According to Schmitt, it is “specifically located” and “historically concrete,” and hence, in order to continue its existence, it must assert a proportionate claim to power and justify itself ideologically. In the field of politics, such ideologies are nothing more than “the defining of categories to facilitate major planning projects,” drawn up by elites at a particular moment in history to create the intellectual basis of a political course for themselves and the masses they intend to steer.”
Underlying all this presumptuous intellectual babble is nothing other than German megalomania. Economically dynamic but poorly endowed with its own sources of raw materials, German capitalism regards Europe as its own backyard, its “sphere of influence.” It was not by chance that Carl Schmitt’s abundant writings on this subject, to which Vad directly refers, appeared in the years beginning in 1939, when Hitler carried out his expansionist project by waging war and wreaking destruction.
In the 1941 fourth edition of the document cited by Vad, “Internationally recognised spheres of interest [Großraumordnung] and prohibition on their intervention by powers from other spheres,” Schmitt rejoices: “What the Führer did has given the idea of our empire political reality, historical truth and a great future in international law.” Prior to this, an essay entitled “Total Enemy, Total War, Total State” had appeared in 1937.
It should not be assumed that Vad is a Nazi, a fascist or an anti-Semite. But neither was Carl Schmitt until 1933. On the other hand, Vad completely fails to criticise the fascist and anti-Semitic tendencies and implications of Schmitt’s conceptions. Rather, he rails against anti-fascism, referring to it contemptuously as “re-education,” “ossified rituals of dealing with past history, and the mythology of the 68-ers.”
He closes his essay with the words: “These intellectual aberrations are in need of an antidote, and that may well be found in the political philosophy of Carl Schmitt. Like Hobbes in the 17th century, Schmitt developed in the 20th century political ideas that arose under exceptional circumstances, from a state of exception and the constant threat of domestic and international anarchy and violence. Such an approach stands in contrast to the idealistic utopia of a worldwide unfolding of human rights, of a peaceful reconciliation of cultures and civilisations, as well as more liberal, more open and more multicultural societies. Despite what many hope, it is precisely these conceptions of society that are the potential sources of conflict.

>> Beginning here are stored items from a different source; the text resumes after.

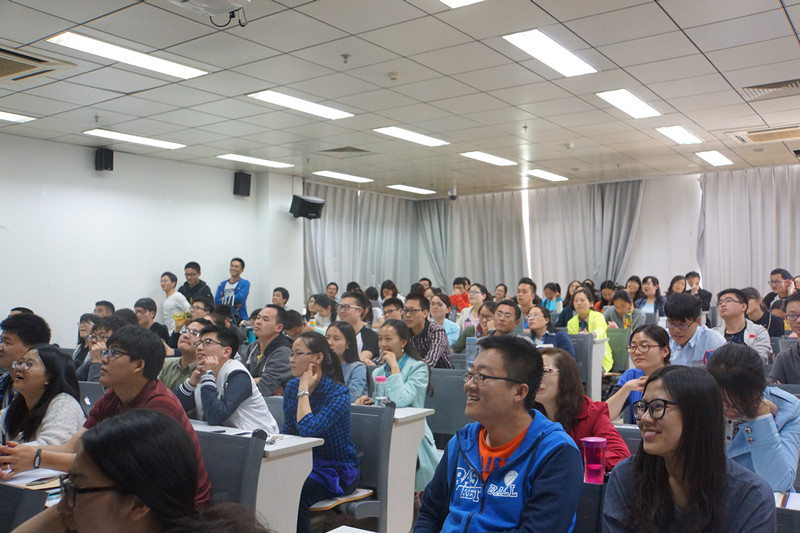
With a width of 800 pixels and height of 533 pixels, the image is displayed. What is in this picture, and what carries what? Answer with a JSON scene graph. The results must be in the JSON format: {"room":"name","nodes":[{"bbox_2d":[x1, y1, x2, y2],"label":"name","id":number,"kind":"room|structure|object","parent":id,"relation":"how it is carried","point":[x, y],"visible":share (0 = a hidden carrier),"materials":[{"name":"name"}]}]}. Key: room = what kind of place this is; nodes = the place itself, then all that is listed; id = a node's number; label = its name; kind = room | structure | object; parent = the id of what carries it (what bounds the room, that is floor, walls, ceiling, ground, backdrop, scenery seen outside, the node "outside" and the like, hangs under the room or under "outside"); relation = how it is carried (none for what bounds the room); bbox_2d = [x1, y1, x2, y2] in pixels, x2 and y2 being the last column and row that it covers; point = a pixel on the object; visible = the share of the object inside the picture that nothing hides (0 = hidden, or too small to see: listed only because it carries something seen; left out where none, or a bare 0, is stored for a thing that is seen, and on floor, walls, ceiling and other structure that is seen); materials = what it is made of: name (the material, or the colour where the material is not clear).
{"room":"classroom","nodes":[
{"label":"classroom","id":0,"kind":"room"},
{"bbox_2d":[0,130,303,349],"label":"left wall","id":1,"kind":"structure","parent":0,"point":[83,162],"materials":[{"name":"white paint"}]},
{"bbox_2d":[94,148,113,171],"label":"speaker","id":2,"kind":"object","parent":1,"relation":"attached to","point":[102,163],"visible":0.99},
{"bbox_2d":[232,171,251,195],"label":"speaker","id":3,"kind":"object","parent":1,"relation":"attached to","point":[249,181],"visible":0.99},
{"bbox_2d":[289,194,324,219],"label":"speaker","id":4,"kind":"object","parent":1,"relation":"attached to","point":[304,205],"visible":0.98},
{"bbox_2d":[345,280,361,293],"label":"person","id":5,"kind":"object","parent":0,"point":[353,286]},
{"bbox_2d":[308,495,415,532],"label":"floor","id":6,"kind":"structure","parent":0,"point":[359,521],"materials":[{"name":"brown wood"}]},
{"bbox_2d":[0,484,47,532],"label":"chair","id":7,"kind":"object","parent":6,"relation":"on","point":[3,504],"visible":0.71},
{"bbox_2d":[0,310,49,412],"label":"man","id":8,"kind":"object","parent":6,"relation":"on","point":[13,342],"visible":0.44},
{"bbox_2d":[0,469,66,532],"label":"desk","id":9,"kind":"object","parent":6,"relation":"on","point":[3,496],"visible":0.4,"materials":[{"name":"wood"}]},
{"bbox_2d":[0,467,66,489],"label":"notebook","id":10,"kind":"object","parent":9,"relation":"on","point":[22,477],"visible":0.53,"materials":[{"name":"white paper"}]},
{"bbox_2d":[0,344,83,451],"label":"woman","id":11,"kind":"object","parent":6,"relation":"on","point":[35,378],"visible":0.58},
{"bbox_2d":[72,313,96,377],"label":"woman","id":12,"kind":"object","parent":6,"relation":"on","point":[82,322],"visible":0.35},
{"bbox_2d":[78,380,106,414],"label":"chair","id":13,"kind":"object","parent":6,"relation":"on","point":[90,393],"visible":0.14,"materials":[{"name":"grey"}]},
{"bbox_2d":[78,314,123,382],"label":"man","id":14,"kind":"object","parent":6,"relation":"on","point":[104,333],"visible":0.27},
{"bbox_2d":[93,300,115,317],"label":"man","id":15,"kind":"object","parent":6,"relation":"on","point":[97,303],"visible":0.24},
{"bbox_2d":[5,408,266,532],"label":"woman","id":16,"kind":"object","parent":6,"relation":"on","point":[105,429],"visible":1},
{"bbox_2d":[134,297,170,348],"label":"man","id":17,"kind":"object","parent":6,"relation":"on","point":[147,308],"visible":0.48},
{"bbox_2d":[160,271,190,331],"label":"man","id":18,"kind":"object","parent":6,"relation":"on","point":[168,286],"visible":0.66},
{"bbox_2d":[160,320,207,390],"label":"man","id":19,"kind":"object","parent":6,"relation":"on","point":[188,345],"visible":0.36},
{"bbox_2d":[178,261,212,305],"label":"man","id":20,"kind":"object","parent":6,"relation":"on","point":[209,289],"visible":0.55},
{"bbox_2d":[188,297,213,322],"label":"person","id":21,"kind":"object","parent":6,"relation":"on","point":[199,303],"visible":0.3},
{"bbox_2d":[173,323,277,431],"label":"man","id":22,"kind":"object","parent":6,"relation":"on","point":[235,372],"visible":0.66},
{"bbox_2d":[193,427,264,521],"label":"chair","id":23,"kind":"object","parent":6,"relation":"on","point":[238,491],"visible":0.43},
{"bbox_2d":[0,323,210,505],"label":"man","id":24,"kind":"object","parent":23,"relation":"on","point":[144,400],"visible":0.5},
{"bbox_2d":[214,258,249,322],"label":"man","id":25,"kind":"object","parent":6,"relation":"on","point":[232,283],"visible":0.74},
{"bbox_2d":[186,419,323,532],"label":"desk","id":26,"kind":"object","parent":6,"relation":"on","point":[298,480],"visible":0.38,"materials":[{"name":"white laminate"}]},
{"bbox_2d":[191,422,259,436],"label":"paper","id":27,"kind":"object","parent":26,"relation":"on","point":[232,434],"visible":0.52,"materials":[{"name":"white paper"}]},
{"bbox_2d":[244,304,292,395],"label":"man","id":28,"kind":"object","parent":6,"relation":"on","point":[271,323],"visible":0.66},
{"bbox_2d":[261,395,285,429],"label":"chair","id":29,"kind":"object","parent":6,"relation":"on","point":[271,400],"visible":0.11,"materials":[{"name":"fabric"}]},
{"bbox_2d":[271,286,289,307],"label":"man","id":30,"kind":"object","parent":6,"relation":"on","point":[285,291],"visible":0.45},
{"bbox_2d":[307,293,336,331],"label":"woman","id":31,"kind":"object","parent":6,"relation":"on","point":[323,306],"visible":0.46},
{"bbox_2d":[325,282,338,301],"label":"person","id":32,"kind":"object","parent":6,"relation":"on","point":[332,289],"visible":0.34},
{"bbox_2d":[327,321,369,403],"label":"woman","id":33,"kind":"object","parent":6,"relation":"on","point":[362,378],"visible":0.49},
{"bbox_2d":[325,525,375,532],"label":"desk","id":34,"kind":"object","parent":6,"relation":"on","point":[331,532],"visible":0.99,"materials":[{"name":"white laminate"}]},
{"bbox_2d":[311,403,392,529],"label":"chair","id":35,"kind":"object","parent":6,"relation":"on","point":[376,505],"visible":0.43,"materials":[{"name":"grey plastic"}]},
{"bbox_2d":[281,329,357,530],"label":"woman","id":36,"kind":"object","parent":35,"relation":"on","point":[326,415],"visible":0.77},
{"bbox_2d":[338,291,378,360],"label":"man","id":37,"kind":"object","parent":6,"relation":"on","point":[368,342],"visible":0.67},
{"bbox_2d":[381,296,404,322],"label":"person","id":38,"kind":"object","parent":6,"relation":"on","point":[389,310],"visible":0.31},
{"bbox_2d":[370,318,439,489],"label":"woman","id":39,"kind":"object","parent":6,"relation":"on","point":[409,376],"visible":0.48},
{"bbox_2d":[381,406,434,532],"label":"desk","id":40,"kind":"object","parent":6,"relation":"on","point":[410,485],"visible":0.35,"materials":[{"name":"white laminate"}]},
{"bbox_2d":[373,374,387,405],"label":"water bottle","id":41,"kind":"object","parent":40,"relation":"on","point":[379,379],"visible":0.97,"materials":[{"name":"clear plastic"}]},
{"bbox_2d":[403,293,453,369],"label":"man","id":42,"kind":"object","parent":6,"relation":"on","point":[412,310],"visible":0.6},
{"bbox_2d":[429,293,460,344],"label":"woman","id":43,"kind":"object","parent":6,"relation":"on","point":[451,323],"visible":0.62},
{"bbox_2d":[424,367,471,443],"label":"chair","id":44,"kind":"object","parent":6,"relation":"on","point":[437,406],"visible":0.43,"materials":[{"name":"grey plastic"}]},
{"bbox_2d":[448,276,470,310],"label":"person","id":45,"kind":"object","parent":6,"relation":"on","point":[465,300],"visible":0.54},
{"bbox_2d":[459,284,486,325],"label":"woman","id":46,"kind":"object","parent":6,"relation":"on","point":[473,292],"visible":0.49},
{"bbox_2d":[452,300,495,352],"label":"woman","id":47,"kind":"object","parent":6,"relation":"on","point":[470,331],"visible":0.41},
{"bbox_2d":[489,299,520,336],"label":"man","id":48,"kind":"object","parent":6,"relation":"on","point":[506,313],"visible":0.43},
{"bbox_2d":[515,277,538,318],"label":"man","id":49,"kind":"object","parent":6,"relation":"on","point":[525,289],"visible":0.62},
{"bbox_2d":[525,304,574,355],"label":"woman","id":50,"kind":"object","parent":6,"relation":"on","point":[536,314],"visible":0.51},
{"bbox_2d":[542,282,562,313],"label":"woman","id":51,"kind":"object","parent":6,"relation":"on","point":[553,294],"visible":0.61},
{"bbox_2d":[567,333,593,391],"label":"chair","id":52,"kind":"object","parent":6,"relation":"on","point":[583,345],"visible":0.34,"materials":[{"name":"grey plastic"}]},
{"bbox_2d":[534,345,629,474],"label":"woman","id":53,"kind":"object","parent":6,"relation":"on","point":[556,358],"visible":0.47},
{"bbox_2d":[566,289,612,372],"label":"woman","id":54,"kind":"object","parent":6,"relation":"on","point":[581,296],"visible":0.43},
{"bbox_2d":[572,480,607,532],"label":"chair","id":55,"kind":"object","parent":6,"relation":"on","point":[584,513],"visible":0.31,"materials":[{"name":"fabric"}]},
{"bbox_2d":[413,333,584,532],"label":"man","id":56,"kind":"object","parent":55,"relation":"on","point":[534,443],"visible":0.99},
{"bbox_2d":[581,436,606,483],"label":"pink tumbler","id":57,"kind":"object","parent":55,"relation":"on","point":[594,465],"visible":0.96,"materials":[{"name":"pink plastic"}]},
{"bbox_2d":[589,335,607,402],"label":"desk","id":58,"kind":"object","parent":6,"relation":"on","point":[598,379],"visible":0.33,"materials":[{"name":"white"}]},
{"bbox_2d":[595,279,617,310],"label":"woman","id":59,"kind":"object","parent":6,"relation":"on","point":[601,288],"visible":0.49},
{"bbox_2d":[606,327,630,373],"label":"chair","id":60,"kind":"object","parent":6,"relation":"on","point":[619,353],"visible":0.44,"materials":[{"name":"green"}]},
{"bbox_2d":[605,291,643,329],"label":"woman","id":61,"kind":"object","parent":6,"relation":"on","point":[619,306],"visible":0.53},
{"bbox_2d":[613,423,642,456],"label":"chair","id":62,"kind":"object","parent":6,"relation":"on","point":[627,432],"visible":0.12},
{"bbox_2d":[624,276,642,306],"label":"woman","id":63,"kind":"object","parent":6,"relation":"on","point":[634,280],"visible":0.49},
{"bbox_2d":[606,324,670,423],"label":"woman","id":64,"kind":"object","parent":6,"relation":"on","point":[644,331],"visible":0.47},
{"bbox_2d":[636,276,665,318],"label":"woman","id":65,"kind":"object","parent":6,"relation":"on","point":[658,302],"visible":0.63},
{"bbox_2d":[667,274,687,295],"label":"woman","id":66,"kind":"object","parent":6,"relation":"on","point":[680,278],"visible":0.36},
{"bbox_2d":[664,292,724,367],"label":"man","id":67,"kind":"object","parent":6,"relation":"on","point":[670,313],"visible":0.59},
{"bbox_2d":[685,272,710,312],"label":"person","id":68,"kind":"object","parent":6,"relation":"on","point":[708,300],"visible":0.52},
{"bbox_2d":[711,286,771,360],"label":"man","id":69,"kind":"object","parent":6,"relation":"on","point":[730,303],"visible":0.53},
{"bbox_2d":[706,342,799,493],"label":"woman","id":70,"kind":"object","parent":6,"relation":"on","point":[747,378],"visible":0.57},
{"bbox_2d":[743,286,782,337],"label":"person","id":71,"kind":"object","parent":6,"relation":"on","point":[761,319],"visible":0.46},
{"bbox_2d":[763,268,795,310],"label":"man","id":72,"kind":"object","parent":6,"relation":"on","point":[774,274],"visible":0.57},
{"bbox_2d":[768,290,799,385],"label":"man","id":73,"kind":"object","parent":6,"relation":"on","point":[788,313],"visible":0.7},
{"bbox_2d":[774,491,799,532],"label":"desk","id":74,"kind":"object","parent":6,"relation":"on","point":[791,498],"visible":0.31,"materials":[{"name":"wood"}]},
{"bbox_2d":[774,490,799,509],"label":"notebook","id":75,"kind":"object","parent":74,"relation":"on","point":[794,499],"visible":0.3,"materials":[{"name":"white paper"}]},
{"bbox_2d":[0,0,799,197],"label":"ceiling","id":76,"kind":"structure","parent":0,"point":[633,62],"materials":[{"name":"white tile"}]},
{"bbox_2d":[0,110,35,122],"label":"ceiling light","id":77,"kind":"object","parent":76,"relation":"in","point":[7,117],"visible":0.99,"materials":[{"name":"white plastic"}]},
{"bbox_2d":[0,44,74,81],"label":"air conditioner","id":78,"kind":"object","parent":76,"relation":"in","point":[27,66],"visible":0.99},
{"bbox_2d":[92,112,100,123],"label":"sprinkler","id":79,"kind":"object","parent":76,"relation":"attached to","point":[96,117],"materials":[{"name":"grey metal"}]},
{"bbox_2d":[44,31,207,78],"label":"ceiling light","id":80,"kind":"object","parent":76,"relation":"in","point":[174,69],"visible":0.98,"materials":[{"name":"white plastic"}]},
{"bbox_2d":[84,128,185,149],"label":"ceiling light","id":81,"kind":"object","parent":76,"relation":"in","point":[118,135],"visible":0.98,"materials":[{"name":"white plastic"}]},
{"bbox_2d":[167,0,250,25],"label":"projector","id":82,"kind":"object","parent":76,"relation":"hanging from","point":[219,2],"visible":0.98,"materials":[{"name":"white plastic"}]},
{"bbox_2d":[217,153,295,168],"label":"ceiling light","id":83,"kind":"object","parent":76,"relation":"in","point":[237,157],"visible":0.98,"materials":[{"name":"white plastic"}]},
{"bbox_2d":[247,89,354,119],"label":"ceiling light","id":84,"kind":"object","parent":76,"relation":"in","point":[321,111],"visible":0.98,"materials":[{"name":"white plastic"}]},
{"bbox_2d":[309,170,373,182],"label":"ceiling light","id":85,"kind":"object","parent":76,"relation":"in","point":[353,177],"visible":0.98,"materials":[{"name":"white plastic"}]},
{"bbox_2d":[321,146,369,154],"label":"ceiling vent","id":86,"kind":"object","parent":76,"relation":"in","point":[334,149],"visible":0.99,"materials":[{"name":"grey metal"}]},
{"bbox_2d":[340,53,350,63],"label":"sprinkler","id":87,"kind":"object","parent":76,"relation":"attached to","point":[345,56],"visible":0.97,"materials":[{"name":"white metal"}]},
{"bbox_2d":[387,71,399,79],"label":"smoke detector","id":88,"kind":"object","parent":76,"relation":"attached to","point":[392,75],"visible":0.98,"materials":[{"name":"white plastic"}]},
{"bbox_2d":[373,126,449,146],"label":"ceiling light","id":89,"kind":"object","parent":76,"relation":"in","point":[404,134],"visible":0.98,"materials":[{"name":"white plastic"}]},
{"bbox_2d":[386,184,436,194],"label":"ceiling light","id":90,"kind":"object","parent":76,"relation":"in","point":[415,190],"visible":0.97,"materials":[{"name":"white plastic"}]},
{"bbox_2d":[448,186,457,199],"label":"security camera","id":91,"kind":"object","parent":76,"relation":"hanging from","point":[453,196],"visible":0.99,"materials":[{"name":"black"}]},
{"bbox_2d":[438,0,484,7],"label":"ceiling light","id":92,"kind":"object","parent":76,"relation":"in","point":[462,0],"visible":0.97,"materials":[{"name":"white plastic"}]},
{"bbox_2d":[459,151,517,166],"label":"ceiling light","id":93,"kind":"object","parent":76,"relation":"in","point":[481,156],"visible":0.98,"materials":[{"name":"white plastic"}]},
{"bbox_2d":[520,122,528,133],"label":"sprinkler","id":94,"kind":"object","parent":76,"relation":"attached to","point":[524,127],"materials":[{"name":"grey metal"}]},
{"bbox_2d":[525,169,568,181],"label":"ceiling light","id":95,"kind":"object","parent":76,"relation":"in","point":[551,176],"visible":0.99,"materials":[{"name":"white plastic"}]},
{"bbox_2d":[502,29,596,76],"label":"ceiling light","id":96,"kind":"object","parent":76,"relation":"in","point":[544,42],"visible":0.99,"materials":[{"name":"white plastic"}]},
{"bbox_2d":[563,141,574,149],"label":"smoke detector","id":97,"kind":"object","parent":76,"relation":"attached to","point":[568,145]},
{"bbox_2d":[597,89,660,118],"label":"ceiling light","id":98,"kind":"object","parent":76,"relation":"in","point":[641,107],"visible":0.98,"materials":[{"name":"white plastic"}]},
{"bbox_2d":[655,125,702,144],"label":"ceiling light","id":99,"kind":"object","parent":76,"relation":"in","point":[678,134],"visible":0.98,"materials":[{"name":"white plastic"}]},
{"bbox_2d":[696,150,733,166],"label":"ceiling light","id":100,"kind":"object","parent":76,"relation":"in","point":[711,156],"visible":0.97,"materials":[{"name":"white plastic"}]},
{"bbox_2d":[728,124,799,144],"label":"air conditioner","id":101,"kind":"object","parent":76,"relation":"in","point":[760,137],"visible":0.99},
{"bbox_2d":[742,78,799,100],"label":"air vent","id":102,"kind":"object","parent":76,"relation":"in","point":[791,84],"visible":0.98,"materials":[{"name":"metal"}]},
{"bbox_2d":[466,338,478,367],"label":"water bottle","id":103,"kind":"object","parent":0,"point":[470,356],"visible":0.53,"materials":[{"name":"plastic"}]},
{"bbox_2d":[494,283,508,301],"label":"person","id":104,"kind":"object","parent":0,"point":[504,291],"visible":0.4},
{"bbox_2d":[311,163,799,305],"label":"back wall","id":105,"kind":"structure","parent":0,"point":[645,195],"materials":[{"name":"white paint"}]},
{"bbox_2d":[304,182,418,296],"label":"curtain","id":106,"kind":"object","parent":105,"relation":"attached to","point":[342,204],"visible":0.61,"materials":[{"name":"grey fabric"}]},
{"bbox_2d":[417,191,527,292],"label":"curtain","id":107,"kind":"object","parent":105,"relation":"attached to","point":[495,269],"visible":0.66,"materials":[{"name":"grey fabric"}]},
{"bbox_2d":[526,179,644,289],"label":"curtain","id":108,"kind":"object","parent":105,"relation":"attached to","point":[542,202],"visible":0.64,"materials":[{"name":"grey fabric"}]},
{"bbox_2d":[698,164,799,297],"label":"curtain","id":109,"kind":"object","parent":105,"relation":"attached to","point":[772,260],"visible":0.72,"materials":[{"name":"fabric"}]},
{"bbox_2d":[603,363,778,532],"label":"woman","id":110,"kind":"object","parent":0,"point":[725,480],"visible":0.99},
{"bbox_2d":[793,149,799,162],"label":"speaker","id":111,"kind":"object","parent":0,"point":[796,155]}
]}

They constitute a danger that cannot be combated with moral appeals, but only with the ability to recognise the real dangers, with political and military realism and with rational answers to the objective challenges of the situation.”
Identifying the enemy, the use of violence as a preventative measure (even with weapons of mass destruction), spheres of influence and expansionist projects instead of human rights and peaceful settlement—these are the ideological nostrums of Merkel’s top military adviser.